Entries taken from a collection:
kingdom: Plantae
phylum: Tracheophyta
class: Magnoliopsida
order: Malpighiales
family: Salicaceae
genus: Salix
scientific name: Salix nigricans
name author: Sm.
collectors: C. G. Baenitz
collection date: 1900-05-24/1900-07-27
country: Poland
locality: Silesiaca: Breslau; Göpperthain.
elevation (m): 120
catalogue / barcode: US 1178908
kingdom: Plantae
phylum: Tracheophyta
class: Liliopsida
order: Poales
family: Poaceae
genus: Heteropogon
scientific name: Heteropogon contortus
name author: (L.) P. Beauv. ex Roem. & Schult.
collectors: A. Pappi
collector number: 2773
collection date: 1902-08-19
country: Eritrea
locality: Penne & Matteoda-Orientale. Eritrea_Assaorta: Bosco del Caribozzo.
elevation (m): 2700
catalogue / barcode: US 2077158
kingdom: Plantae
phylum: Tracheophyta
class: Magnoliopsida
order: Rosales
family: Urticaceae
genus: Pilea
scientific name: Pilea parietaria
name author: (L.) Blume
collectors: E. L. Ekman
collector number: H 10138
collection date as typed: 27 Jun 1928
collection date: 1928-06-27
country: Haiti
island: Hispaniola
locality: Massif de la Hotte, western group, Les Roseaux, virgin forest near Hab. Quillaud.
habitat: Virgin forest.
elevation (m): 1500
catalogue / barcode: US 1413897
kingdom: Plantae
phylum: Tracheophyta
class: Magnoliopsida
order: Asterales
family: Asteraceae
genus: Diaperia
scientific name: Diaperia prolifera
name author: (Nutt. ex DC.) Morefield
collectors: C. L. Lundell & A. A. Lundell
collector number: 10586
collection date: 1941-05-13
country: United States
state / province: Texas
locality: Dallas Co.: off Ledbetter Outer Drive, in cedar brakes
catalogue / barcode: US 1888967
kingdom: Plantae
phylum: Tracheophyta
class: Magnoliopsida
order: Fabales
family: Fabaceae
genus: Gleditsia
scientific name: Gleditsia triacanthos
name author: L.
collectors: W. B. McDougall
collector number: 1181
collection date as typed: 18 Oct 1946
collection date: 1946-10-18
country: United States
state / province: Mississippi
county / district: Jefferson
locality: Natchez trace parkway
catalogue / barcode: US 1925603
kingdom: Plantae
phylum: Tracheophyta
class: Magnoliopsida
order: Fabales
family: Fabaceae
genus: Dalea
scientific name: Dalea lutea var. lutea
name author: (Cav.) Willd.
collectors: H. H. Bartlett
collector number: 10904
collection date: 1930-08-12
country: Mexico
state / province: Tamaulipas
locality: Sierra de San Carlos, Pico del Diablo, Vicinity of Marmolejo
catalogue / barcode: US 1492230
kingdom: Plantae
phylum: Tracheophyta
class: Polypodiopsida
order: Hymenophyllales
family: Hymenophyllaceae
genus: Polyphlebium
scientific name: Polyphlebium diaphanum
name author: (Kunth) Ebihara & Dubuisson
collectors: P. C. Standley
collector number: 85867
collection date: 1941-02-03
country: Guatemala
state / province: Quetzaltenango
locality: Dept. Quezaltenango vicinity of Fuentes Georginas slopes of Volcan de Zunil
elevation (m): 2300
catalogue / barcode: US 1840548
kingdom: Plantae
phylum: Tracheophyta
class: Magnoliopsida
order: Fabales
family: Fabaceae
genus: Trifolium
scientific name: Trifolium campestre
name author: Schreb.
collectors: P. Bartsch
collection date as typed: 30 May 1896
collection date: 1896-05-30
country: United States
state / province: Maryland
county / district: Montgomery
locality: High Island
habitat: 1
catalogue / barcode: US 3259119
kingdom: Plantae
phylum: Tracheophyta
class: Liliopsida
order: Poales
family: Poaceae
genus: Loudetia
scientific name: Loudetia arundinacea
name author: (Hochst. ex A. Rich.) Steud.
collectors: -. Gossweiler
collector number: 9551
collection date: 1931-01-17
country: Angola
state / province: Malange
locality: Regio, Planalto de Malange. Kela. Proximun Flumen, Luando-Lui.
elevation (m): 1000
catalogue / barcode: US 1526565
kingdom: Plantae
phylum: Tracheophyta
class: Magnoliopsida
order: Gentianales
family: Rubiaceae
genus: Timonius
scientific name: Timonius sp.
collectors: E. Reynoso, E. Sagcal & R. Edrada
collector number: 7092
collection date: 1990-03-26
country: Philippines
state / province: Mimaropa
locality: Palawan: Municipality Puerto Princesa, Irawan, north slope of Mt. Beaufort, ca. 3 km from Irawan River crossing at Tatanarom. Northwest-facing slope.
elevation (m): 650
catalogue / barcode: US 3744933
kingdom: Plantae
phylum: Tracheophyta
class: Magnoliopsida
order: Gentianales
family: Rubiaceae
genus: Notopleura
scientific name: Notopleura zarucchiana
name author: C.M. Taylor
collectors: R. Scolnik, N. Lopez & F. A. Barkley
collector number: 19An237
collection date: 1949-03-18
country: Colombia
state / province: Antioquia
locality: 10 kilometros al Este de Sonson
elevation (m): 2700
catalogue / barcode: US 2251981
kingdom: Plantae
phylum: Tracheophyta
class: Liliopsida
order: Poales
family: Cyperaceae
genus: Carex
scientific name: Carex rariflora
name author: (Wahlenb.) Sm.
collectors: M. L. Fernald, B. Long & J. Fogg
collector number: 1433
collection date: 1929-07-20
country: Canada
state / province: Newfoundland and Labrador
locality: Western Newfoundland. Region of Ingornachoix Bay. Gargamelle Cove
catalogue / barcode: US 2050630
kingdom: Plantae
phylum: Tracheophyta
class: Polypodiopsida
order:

**WHAT YOU HAVE TO DO:**
Transcribe each line of the items above, keeping every character as it appears.

**PROBLEM SOLUTION:**
kingdom: Plantae
phylum: Tracheophyta
class: Magnoliopsida
order: Malpighiales
family: Salicaceae
genus: Salix
scientific name: Salix nigricans
name author: Sm.
collectors: C. G. Baenitz
collection date: 1900-05-24/1900-07-27
country: Poland
locality: Silesiaca: Breslau; Göpperthain.
elevation (m): 120
catalogue / barcode: US 1178908
kingdom: Plantae
phylum: Tracheophyta
class: Liliopsida
order: Poales
family: Poaceae
genus: Heteropogon
scientific name: Heteropogon contortus
name author: (L.) P. Beauv. ex Roem. & Schult.
collectors: A. Pappi
collector number: 2773
collection date: 1902-08-19
country: Eritrea
locality: Penne & Matteoda-Orientale. Eritrea_Assaorta: Bosco del Caribozzo.
elevation (m): 2700
catalogue / barcode: US 2077158
kingdom: Plantae
phylum: Tracheophyta
class: Magnoliopsida
order: Rosales
family: Urticaceae
genus: Pilea
scientific name: Pilea parietaria
name author: (L.) Blume
collectors: E. L. Ekman
collector number: H 10138
collection date as typed: 27 Jun 1928
collection date: 1928-06-27
country: Haiti
island: Hispaniola
locality: Massif de la Hotte, western group, Les Roseaux, virgin forest near Hab. Quillaud.
habitat: Virgin forest.
elevation (m): 1500
catalogue / barcode: US 1413897
kingdom: Plantae
phylum: Tracheophyta
class: Magnoliopsida
order: Asterales
family: Asteraceae
genus: Diaperia
scientific name: Diaperia prolifera
name author: (Nutt. ex DC.) Morefield
collectors: C. L. Lundell & A. A. Lundell
collector number: 10586
collection date: 1941-05-13
country: United States
state / province: Texas
locality: Dallas Co.: off Ledbetter Outer Drive, in cedar brakes
catalogue / barcode: US 1888967
kingdom: Plantae
phylum: Tracheophyta
class: Magnoliopsida
order: Fabales
family: Fabaceae
genus: Gleditsia
scientific name: Gleditsia triacanthos
name author: L.
collectors: W. B. McDougall
collector number: 1181
collection date as typed: 18 Oct 1946
collection date: 1946-10-18
country: United States
state / province: Mississippi
county / district: Jefferson
locality: Natchez trace parkway
catalogue / barcode: US 1925603
kingdom: Plantae
phylum: Tracheophyta
class: Magnoliopsida
order: Fabales
family: Fabaceae
genus: Dalea
scientific name: Dalea lutea var. lutea
name author: (Cav.) Willd.
collectors: H. H. Bartlett
collector number: 10904
collection date: 1930-08-12
country: Mexico
state / province: Tamaulipas
locality: Sierra de San Carlos, Pico del Diablo, Vicinity of Marmolejo
catalogue / barcode: US 1492230
kingdom: Plantae
phylum: Tracheophyta
class: Polypodiopsida
order: Hymenophyllales
family: Hymenophyllaceae
genus: Polyphlebium
scientific name: Polyphlebium diaphanum
name author: (Kunth) Ebihara & Dubuisson
collectors: P. C. Standley
collector number: 85867
collection date: 1941-02-03
country: Guatemala
state / province: Quetzaltenango
locality: Dept. Quezaltenango vicinity of Fuentes Georginas slopes of Volcan de Zunil
elevation (m): 2300
catalogue / barcode: US 1840548
kingdom: Plantae
phylum: Tracheophyta
class: Magnoliopsida
order: Fabales
family: Fabaceae
genus: Trifolium
scientific name: Trifolium campestre
name author: Schreb.
collectors: P. Bartsch
collection date as typed: 30 May 1896
collection date: 1896-05-30
country: United States
state / province: Maryland
county / district: Montgomery
locality: High Island
habitat: 1
catalogue / barcode: US 3259119
kingdom: Plantae
phylum: Tracheophyta
class: Liliopsida
order: Poales
family: Poaceae
genus: Loudetia
scientific name: Loudetia arundinacea
name author: (Hochst. ex A. Rich.) Steud.
collectors: -. Gossweiler
collector number: 9551
collection date: 1931-01-17
country: Angola
state / province: Malange
locality: Regio, Planalto de Malange. Kela. Proximun Flumen, Luando-Lui.
elevation (m): 1000
catalogue / barcode: US 1526565
kingdom: Plantae
phylum: Tracheophyta
class: Magnoliopsida
order: Gentianales
family: Rubiaceae
genus: Timonius
scientific name: Timonius sp.
collectors: E. Reynoso, E. Sagcal & R. Edrada
collector number: 7092
collection date: 1990-03-26
country: Philippines
state / province: Mimaropa
locality: Palawan: Municipality Puerto Princesa, Irawan, north slope of Mt. Beaufort, ca. 3 km from Irawan River crossing at Tatanarom. Northwest-facing slope.
elevation (m): 650
catalogue / barcode: US 3744933
kingdom: Plantae
phylum: Tracheophyta
class: Magnoliopsida
order: Gentianales
family: Rubiaceae
genus: Notopleura
scientific name: Notopleura zarucchiana
name author: C.M. Taylor
collectors: R. Scolnik, N. Lopez & F. A. Barkley
collector number: 19An237
collection date: 1949-03-18
country: Colombia
state / province: Antioquia
locality: 10 kilometros al Este de Sonson
elevation (m): 2700
catalogue / barcode: US 2251981
kingdom: Plantae
phylum: Tracheophyta
class: Liliopsida
order: Poales
family: Cyperaceae
genus: Carex
scientific name: Carex rariflora
name author: (Wahlenb.) Sm.
collectors: M. L. Fernald, B. Long & J. Fogg
collector number: 1433
collection date: 1929-07-20
country: Canada
state / province: Newfoundland and Labrador
locality: Western Newfoundland. Region of Ingornachoix Bay. Gargamelle Cove
catalogue / barcode: US 2050630
kingdom: Plantae
phylum: Tracheophyta
class: Polypodiopsida
order:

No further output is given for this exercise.